Even days later, these buns are the best gluten-free bread I bake. However, the recipe is a little ingredient intense. But in the foodie world, the new challenge seems to be complexity, so away we go.
Jules photo. Read disclaimer below.
Combine dry ingredients and wet ingredients together first.1 1/2 cups almond flour (not meal - blanched flour)
2 Tablespoons coconut flour
1 teaspoon guar gum
4 Tablespoons psyllium husk powder (this keeps the bun moist days later!)
6 Tablespoons pumpkin seeds (ground--I use the green ones because I have them.)
2 Tablespoons raw sunflower seeds (ground-- I save some of these for the top.)
1/4 cup flax (ground into meal--golden or brown, both are miracles for gf baking)
3 teaspoons baking powder (Yes, I know, that's a tablespoon.)
1 1/2 teaspoons salt
3/4 cup g-f flour mix (any kind will work--in a pinch I've used plain ground rice flour.)
WET
6 eggs
2 Tablespoons honey
1 tablespoon ACV (apple cider vinegar)
1 cup hot water
Hand mix wet and dry ingredients together and stir well. Fill muffin tins or bun sized pans to the rim. Sprinkle with sesame seeds if you have them. I store my seeds in the freezer to keep them fresh longer.

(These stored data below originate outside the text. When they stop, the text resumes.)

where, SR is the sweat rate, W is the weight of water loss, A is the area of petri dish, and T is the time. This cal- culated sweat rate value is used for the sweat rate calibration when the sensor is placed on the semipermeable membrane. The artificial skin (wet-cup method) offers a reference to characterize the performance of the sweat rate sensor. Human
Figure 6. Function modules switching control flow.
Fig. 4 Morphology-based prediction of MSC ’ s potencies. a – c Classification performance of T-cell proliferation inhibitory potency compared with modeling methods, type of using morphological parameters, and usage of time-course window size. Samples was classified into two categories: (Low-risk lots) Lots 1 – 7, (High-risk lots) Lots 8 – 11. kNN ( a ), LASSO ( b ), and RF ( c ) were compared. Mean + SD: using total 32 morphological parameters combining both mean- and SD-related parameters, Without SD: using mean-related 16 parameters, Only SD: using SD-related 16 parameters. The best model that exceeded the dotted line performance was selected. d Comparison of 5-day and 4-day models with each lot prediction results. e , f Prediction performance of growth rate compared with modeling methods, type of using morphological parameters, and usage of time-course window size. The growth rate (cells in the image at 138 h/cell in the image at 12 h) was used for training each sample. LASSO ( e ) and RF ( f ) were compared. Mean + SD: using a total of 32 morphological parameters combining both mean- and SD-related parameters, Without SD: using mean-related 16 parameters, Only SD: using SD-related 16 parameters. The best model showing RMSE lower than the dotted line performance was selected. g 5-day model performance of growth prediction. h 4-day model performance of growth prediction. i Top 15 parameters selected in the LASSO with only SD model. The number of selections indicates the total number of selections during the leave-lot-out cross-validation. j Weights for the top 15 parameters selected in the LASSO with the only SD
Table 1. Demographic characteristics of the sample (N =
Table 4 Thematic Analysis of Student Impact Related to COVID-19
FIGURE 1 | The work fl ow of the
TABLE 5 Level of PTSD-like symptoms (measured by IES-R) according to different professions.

Bake at 375 for 15 minutes for muffins, buns, 25-30 minutes. Until a probe inserted comes out clean.
This recipe makes a full muffin tin of 12 typical sized muffins or 24 small muffins. It makes 6 big hamburger sized buns. It all depends on what pan you use.
I have never attempted to bake this recipe in a loaf pan. I'm scared that the interior temperature would be soggy while the exterior burns. But it is a very forgiving recipe so TRY IT! Let me know how it goes.
First of all, apologies to Jules for using her photo. This is how the bun recipe looks like this, but I have never taken a photograph of them because we eat them too quickly, so that is a reasonable facsimile.